[Work item] Each entry below should be given again exactly; the pictures stay out.
::::
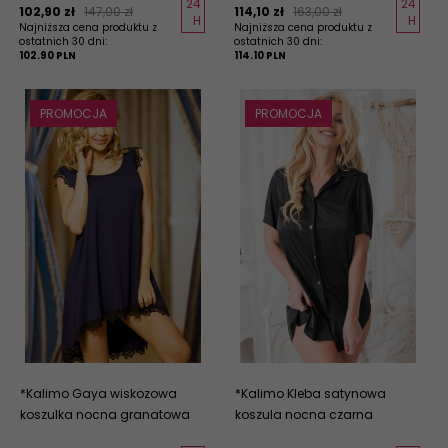
24
24
102,
90
zł
147,00 zł
114,
10
zł
163,00 zł
H
H
Najniższa cena produktu z
Najniższa cena produktu z
ostatnich 30 dni:
ostatnich 30 dni:
102.90 PLN
114.10 PLN
PROMOCJA
PROMOCJA
*Kalimo Gaya wiskozowa
*Kalimo Kleba satynowa
koszulka nocna granatowa
koszula nocna czarna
::::
[Reply to the task]
24
24
102,
90
zł
147,00 zł
114,
10
zł
163,00 zł
H
H
Najniższa cena produktu z
Najniższa cena produktu z
ostatnich 30 dni:
ostatnich 30 dni:
102.90 PLN
114.10 PLN
PROMOCJA
PROMOCJA
*Kalimo Gaya wiskozowa
*Kalimo Kleba satynowa
koszulka nocna granatowa
koszula nocna czarna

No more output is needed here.